課題文 1:
映画コラムから、「不在の人物を中心に物語が流れていく」で始まり「そして日曜日には意外な展開が・・・?!」で終わる部分を一字一句たがえずに書き写してください。
課題文 2:
次の三つの記述が映画コラムの内容と合っているかを、それぞれ「はい」か「いいえ」で答え、判断の根拠となる本文の語句をそのまま引用してください。(a) 前田は映画部員である。(b) かすみはバレー部に所属している。(c) この映画の評価は81点である。
課題文 3:
映画コラムの中で、登場人物名の後の括弧内に記された俳優名をすべて挙げてください。

抜粋本文:
-*-

ぽつお番長の映画日記

映画ライター中村千晶(ぽつお)のショートコラム

桐島、部活やめるってよ

2012-08-07 23:26:01 | か行

これはね、巧い映画。
やられました。

「桐島、部活やめるってよ」81点★★★★


**********************

とある高校の、ある金曜日。

放課後、
映画部員の前田(神木隆之介)は
次に撮る映画の件で、職員室に呼び出されている。


同じころ、帰宅部で校内イチの美女・梨紗(山本美月)は、
彼氏である
バレー部の桐島を待っている。

梨紗の友達である
バドミントン部のかすみ(橋本愛)は、
梨紗に声をかけて、部活に向かう。

桐島の親友の宏樹(東出昌大)も
ダラダラと桐島を待っている。

さまざまな人たちが
桐島を気にしているとき、
誰かが口にする。

「桐島、部活やめるって?」

そのニュースが、
生徒たちに波紋を起こしてゆき――?!

**********************


ワシはもともと
構成の巧みな映画に弱いんですが、

これは面白かったですよ。


不在の人物を中心に物語が流れていく
「彼女が消えた浜辺」(10年)的な王道かつ最上の運びで、

ある高校のある金曜日から
物語が始まって

(金)は噂の人物・桐島の不在が明らかにされ、
彼をめぐる人々、それぞれの視点別に、
同じ時間が繰り返されていく。


次の土曜日は、またえらくあっさりで(笑)

そして日曜日には意外な展開が・・・?!


あまりに巧いんで、原作はどうなのかと気ってチラ読みしたんですが、
お。ああ、なる!と。

-*-

表示記録:
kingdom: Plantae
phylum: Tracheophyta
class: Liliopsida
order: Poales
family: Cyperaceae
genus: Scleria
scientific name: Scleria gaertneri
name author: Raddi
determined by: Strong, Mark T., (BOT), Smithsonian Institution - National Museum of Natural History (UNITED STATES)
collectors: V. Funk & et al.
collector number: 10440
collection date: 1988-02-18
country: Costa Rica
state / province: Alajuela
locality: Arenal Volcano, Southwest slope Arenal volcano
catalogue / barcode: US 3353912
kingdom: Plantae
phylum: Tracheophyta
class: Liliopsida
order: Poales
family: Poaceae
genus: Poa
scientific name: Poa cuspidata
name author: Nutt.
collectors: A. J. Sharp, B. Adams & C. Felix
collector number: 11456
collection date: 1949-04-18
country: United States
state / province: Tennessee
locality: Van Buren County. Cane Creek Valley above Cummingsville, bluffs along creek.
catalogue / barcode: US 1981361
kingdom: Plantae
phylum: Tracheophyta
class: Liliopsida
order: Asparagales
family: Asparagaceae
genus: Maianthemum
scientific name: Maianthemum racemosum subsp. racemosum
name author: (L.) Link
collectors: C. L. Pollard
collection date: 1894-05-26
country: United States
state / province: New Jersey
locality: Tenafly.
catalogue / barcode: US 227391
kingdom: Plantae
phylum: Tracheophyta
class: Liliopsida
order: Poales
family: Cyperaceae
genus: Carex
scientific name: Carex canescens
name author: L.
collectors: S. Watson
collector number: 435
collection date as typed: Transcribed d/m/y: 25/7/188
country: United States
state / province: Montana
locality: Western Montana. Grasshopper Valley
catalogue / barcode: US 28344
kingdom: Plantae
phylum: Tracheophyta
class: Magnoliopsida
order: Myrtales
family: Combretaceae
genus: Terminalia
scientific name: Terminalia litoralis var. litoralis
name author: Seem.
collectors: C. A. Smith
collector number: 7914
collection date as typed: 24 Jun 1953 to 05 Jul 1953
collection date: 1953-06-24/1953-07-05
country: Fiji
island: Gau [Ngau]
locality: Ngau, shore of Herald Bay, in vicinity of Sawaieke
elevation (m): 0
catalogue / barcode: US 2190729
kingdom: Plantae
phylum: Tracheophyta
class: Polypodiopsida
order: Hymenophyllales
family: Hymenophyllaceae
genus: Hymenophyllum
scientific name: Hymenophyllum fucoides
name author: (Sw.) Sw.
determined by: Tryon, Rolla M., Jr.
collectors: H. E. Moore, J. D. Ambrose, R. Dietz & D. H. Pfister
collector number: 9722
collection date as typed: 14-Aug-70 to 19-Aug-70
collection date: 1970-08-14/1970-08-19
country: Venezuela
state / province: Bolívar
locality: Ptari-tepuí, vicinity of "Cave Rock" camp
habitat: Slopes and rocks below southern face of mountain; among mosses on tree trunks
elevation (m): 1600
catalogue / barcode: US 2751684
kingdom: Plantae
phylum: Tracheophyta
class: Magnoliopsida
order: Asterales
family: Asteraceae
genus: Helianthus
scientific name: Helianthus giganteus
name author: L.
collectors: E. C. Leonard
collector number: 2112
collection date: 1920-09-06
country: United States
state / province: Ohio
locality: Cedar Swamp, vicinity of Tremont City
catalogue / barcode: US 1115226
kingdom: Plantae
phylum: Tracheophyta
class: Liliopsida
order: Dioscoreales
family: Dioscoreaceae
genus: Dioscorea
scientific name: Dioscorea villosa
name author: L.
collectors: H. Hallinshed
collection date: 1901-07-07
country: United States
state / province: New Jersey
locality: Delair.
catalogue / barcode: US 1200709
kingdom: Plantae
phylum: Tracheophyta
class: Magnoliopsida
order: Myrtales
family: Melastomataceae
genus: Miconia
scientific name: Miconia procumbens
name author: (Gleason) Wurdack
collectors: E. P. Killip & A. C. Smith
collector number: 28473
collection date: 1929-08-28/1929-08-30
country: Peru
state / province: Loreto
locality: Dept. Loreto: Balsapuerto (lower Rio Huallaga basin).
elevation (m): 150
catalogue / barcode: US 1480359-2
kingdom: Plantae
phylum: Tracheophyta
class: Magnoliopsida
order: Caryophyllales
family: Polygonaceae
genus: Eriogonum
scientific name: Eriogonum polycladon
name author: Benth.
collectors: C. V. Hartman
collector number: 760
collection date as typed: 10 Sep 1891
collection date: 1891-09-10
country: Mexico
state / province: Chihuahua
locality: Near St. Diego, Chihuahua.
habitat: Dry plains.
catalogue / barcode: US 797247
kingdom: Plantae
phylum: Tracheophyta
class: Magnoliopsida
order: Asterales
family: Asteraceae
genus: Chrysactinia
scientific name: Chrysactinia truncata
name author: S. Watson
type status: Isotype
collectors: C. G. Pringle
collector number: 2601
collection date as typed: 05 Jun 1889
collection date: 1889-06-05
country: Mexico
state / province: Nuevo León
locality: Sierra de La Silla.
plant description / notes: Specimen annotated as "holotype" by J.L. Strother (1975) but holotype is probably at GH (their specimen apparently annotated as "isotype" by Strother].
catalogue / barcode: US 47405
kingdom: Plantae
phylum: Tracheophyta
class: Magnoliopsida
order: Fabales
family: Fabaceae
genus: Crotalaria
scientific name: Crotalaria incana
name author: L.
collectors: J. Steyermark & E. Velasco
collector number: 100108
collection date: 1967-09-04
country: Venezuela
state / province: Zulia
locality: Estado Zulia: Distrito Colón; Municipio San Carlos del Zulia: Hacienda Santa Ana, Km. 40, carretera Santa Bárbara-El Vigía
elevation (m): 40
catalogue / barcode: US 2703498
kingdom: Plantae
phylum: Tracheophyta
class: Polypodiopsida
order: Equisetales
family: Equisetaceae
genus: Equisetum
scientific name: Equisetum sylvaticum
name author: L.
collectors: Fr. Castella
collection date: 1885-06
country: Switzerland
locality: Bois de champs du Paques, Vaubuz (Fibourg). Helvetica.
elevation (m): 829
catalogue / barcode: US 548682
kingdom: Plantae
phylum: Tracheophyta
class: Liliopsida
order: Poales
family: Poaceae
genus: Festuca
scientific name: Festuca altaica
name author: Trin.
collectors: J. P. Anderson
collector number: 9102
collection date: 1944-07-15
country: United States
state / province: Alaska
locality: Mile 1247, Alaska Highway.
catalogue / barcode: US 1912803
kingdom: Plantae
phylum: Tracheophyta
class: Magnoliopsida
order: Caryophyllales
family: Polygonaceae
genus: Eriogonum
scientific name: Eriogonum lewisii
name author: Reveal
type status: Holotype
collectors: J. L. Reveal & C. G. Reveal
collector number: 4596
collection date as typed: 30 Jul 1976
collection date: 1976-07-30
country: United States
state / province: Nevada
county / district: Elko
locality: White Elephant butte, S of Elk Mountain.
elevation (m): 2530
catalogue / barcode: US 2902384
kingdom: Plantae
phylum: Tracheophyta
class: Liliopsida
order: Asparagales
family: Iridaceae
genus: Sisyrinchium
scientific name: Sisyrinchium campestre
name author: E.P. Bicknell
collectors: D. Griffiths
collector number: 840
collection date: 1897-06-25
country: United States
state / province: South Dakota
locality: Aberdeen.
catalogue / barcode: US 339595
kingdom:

-*-

模範解答 1:
不在の人物を中心に物語が流れていく
「彼女が消えた浜辺」(10年)的な王道かつ最上の運びで、

ある高校のある金曜日から
物語が始まって

(金)は噂の人物・桐島の不在が明らかにされ、
彼をめぐる人々、それぞれの視点別に、
同じ時間が繰り返されていく。


次の土曜日は、またえらくあっさりで(笑)

そして日曜日には意外な展開が・・・?!

模範解答 2:
(a) はい。『映画部員の前田(神木隆之介)は』とあります。
(b) いいえ。『バドミントン部のかすみ(橋本愛)は、』とあります。
(c) はい。『「桐島、部活やめるってよ」81点★★★★』とあります。

模範解答 3:
神木隆之介、山本美月、橋本愛、東出昌大の四人です。